Style is just about the only weapon in the directorial armory to mitigate against lack of budget. Or you can rely on a narrative twist. But in sci fi you’re inevitably going to come a cropper in this era and on a low budget when it comes to the special effects.
As director Alan Bridges would later prove in bigger budgeted efforts like The Hireling (1973) and Out of Season (1975) he was a genius at building atmosphere. Here, he also makes very effective use on the long shot. Not in the usual dramatic fashion of depicting a vista, but in building tension.

There’s a fabulous sequence which is superbly done given the budget. There’s a car crash. We see a window exploding. Next shot shows a man dead and bloodied sprawling over the hood. The car has crashed about a hundred yards away from a hospital where the main character Mike (Edward Judd) is standing outside. Instead of cutting to his face to register the shock, the camera stays where it is just to the side of the car so we can see the corpse and in the background watch Mike’s reaction. But he doesn’t race towards the camera. He moves in puzzled fashion, glancing around, even taking a step backward.
So where another director would in effect have speeded things up – crash, onlooker reaction – Bridges slows it all down. That’s the real purpose of the long shot. To waste vital seconds. To slow everything down.
There’s a reason why Mike is so slow on the uptake. Because there’s nothing for the car to crash into. There’s not a tree or a wall to get in the way of the moving car. This is the moment Mike works out there’s a force field surrounding the hospital, generated by the strange patient inside, who needs protection from his pursuers.

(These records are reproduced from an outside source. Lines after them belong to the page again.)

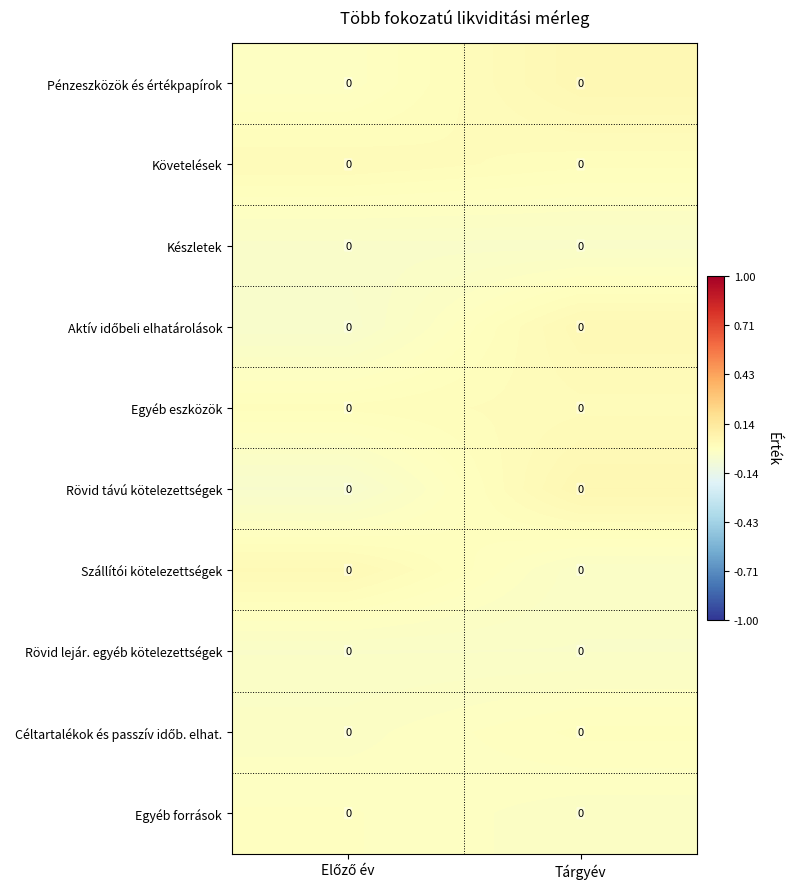

How many data points does each series have?

2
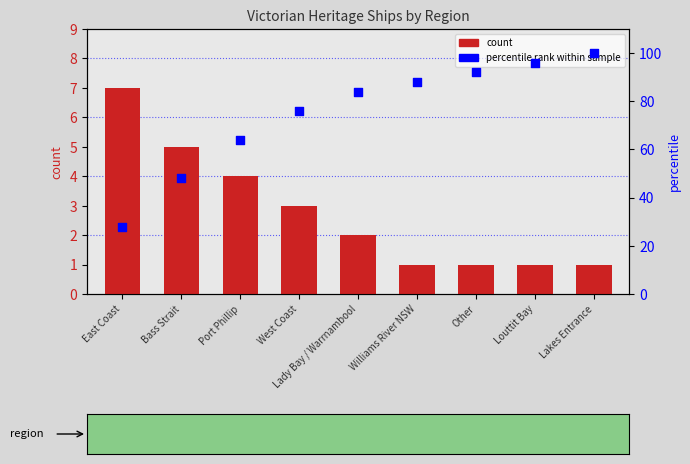

Which series contains the highest Y value?

percentile rank within sample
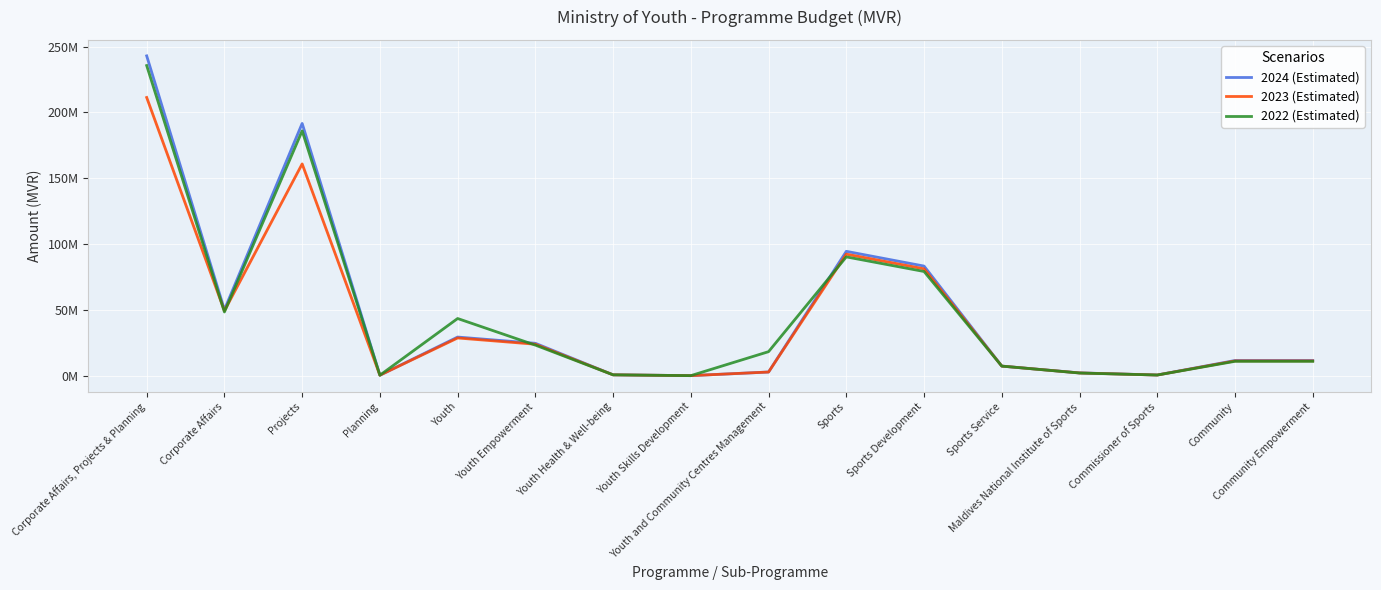

At which category is the sum across all series the highest?

Corporate Affairs, Projects & Planning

Sure Bridges uses long shot for budgetary reasons, to have all his characters in the same space without having to spend money on close-ups, but most of the time it’s for atmosphere and effect. There’s another great long shot of seated hospital patient Blackburn (Anthony Sharp) viewed from the other end of a long corridor. He’s in shock not just because he’s knocked down a pedestrian in unseasonal fog during the night but because he was with his mistress at the time and there is bound to be consequence.

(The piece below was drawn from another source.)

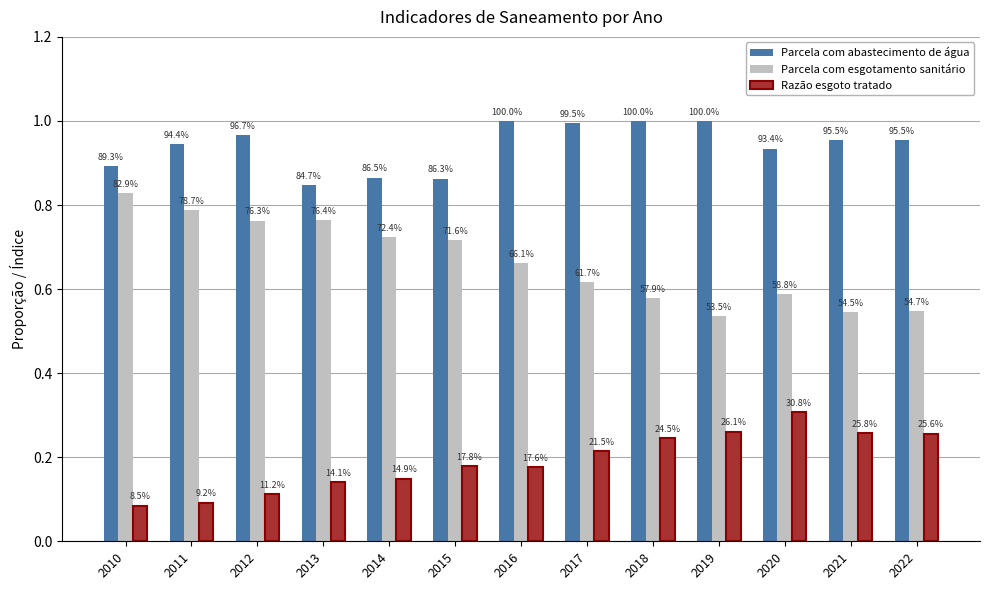

Reading right to left, what are all the values shown in this chart?

Parcela com abastecimento de água: 2022=1.0	2021=1.0	2020=0.9	2019=1.0	2018=1.0	2017=1.0	2016=1.0	2015=0.9	2014=0.9	2013=0.8	2012=1.0	2011=0.9	2010=0.9
Parcela com esgotamento sanitário: 2022=0.5	2021=0.5	2020=0.6	2019=0.5	2018=0.6	2017=0.6	2016=0.7	2015=0.7	2014=0.7	2013=0.8	2012=0.8	2011=0.8	2010=0.8
Razão esgoto tratado: 2022=0.3	2021=0.3	2020=0.3	2019=0.3	2018=0.2	2017=0.2	2016=0.2	2015=0.2	2014=0.1	2013=0.1	2012=0.1	2011=0.1	2010=0.1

And perhaps because his lover urged him not to stop, so that will change the dynamics of their relationship. And perhaps because the person he knocked done is so strange, walking around in some kind of plastic uniform in the middle of the road as if he didn’t know where he was going.

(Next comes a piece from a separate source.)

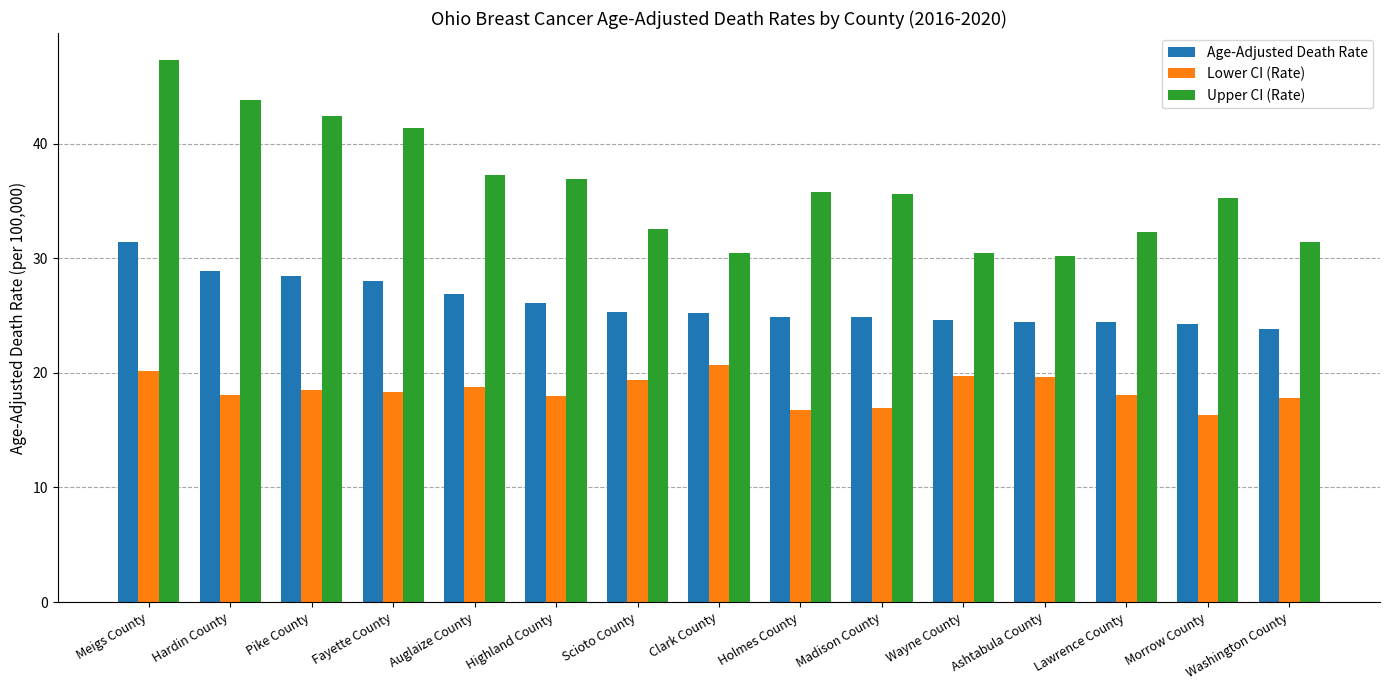

Rank the series by their average value, from lowest to highest.

Lower CI (Rate), Age-Adjusted Death Rate, Upper CI (Rate)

We’ve had decades now for movie makers to find ways of indicating the imminent arrival of aliens, and usually they’re able to call on bigger budgets and scenes of television reports to do so, witness Independence Day (1996) or Arrival (2106) and even have the luxury of delaying such action until they can introduce some of the characters.
Here, Bridges manages that in minimalist fashion. And without delay. Soldiers manning a radar station notice the radar misses a beat, on the road Blackburn’s vehicle inexplicably and momentarily stalls while in motion, in the hospital an iron lung inexplicably stops pumping oxygen into the inert patient for a moment. We don’t realize it until some time later but that’s the sign of arrival.
In the hospital the foreigner (Eric Young) is found to have a metal plate in his head. He appears surprised that women do as they’re told. The building begins to become unbearably hot. When the stranger awakens, we discover he is, in fact, an alien, from a distant planet, strayed from his course. He was escorting two female prisoners.
And sure enough every now and then we get a glimpse of the female pair outside in close-fitting uniforms. Phone lines are down. The rising heat threatens the chances of survival of the hospital’s 300 patients. Hospital chief Carter (Lyndon Brook), going for help, is the one who dies in the car crash.
Very snippy doctor Claire (Valerie Gearon), severe haircut indicating a no-nonsense personality, interrogates the alien and gets far more out of him than Mike or Carter. Meanwhile, Mike works out that the force field is less effective with water, so he escapes via the sewer, finds the alien’s power pack and returns so the alien can leave and find his spaceship, though by now they know he is an escaped convict not an officer of alien law.
And this is the kind of picture when a fellow undertaking superhuman activity, like crawling along a sewer and hauling himself out the other end, doesn’t do this in the blithe fashion of a hero. He is exhausted, staggering, completely wrung out.
Oddly enough, the special effects, given the budget, stand up. The alien takes off in his rocket but another alien craft shoots him down.
Despite the storyline with the feminist angle and the twist of alien being bad guy and not good guy, there’s not enough here sci fi-wise for it even to get an honorable mention in the list of great low-budget sci fi movies.
The fact that it deserves any mention at all – and it fully deserves one – is down to the direction. There’s a throbbing score by Bernard Ebbinghouse (Prudence and the Pill, 1968) that helps maintain tension. And the hospital staff, mostly called upon to sweat and be at the end of their tether, come over as very human, Edward Judd (First Men in the Moon, 1964) and Valerie Gearon (Nine Hours to Rama, 1963), especially. Roger Marshall (Theatre of Death, 1967) wrote the screenplay.
But Alan Bridges is the star.
Minor gem.
I remember Edward costarred with Rock Hudson n Gina Lollobrigida in the fairly successful comedy Strange Bedfellows.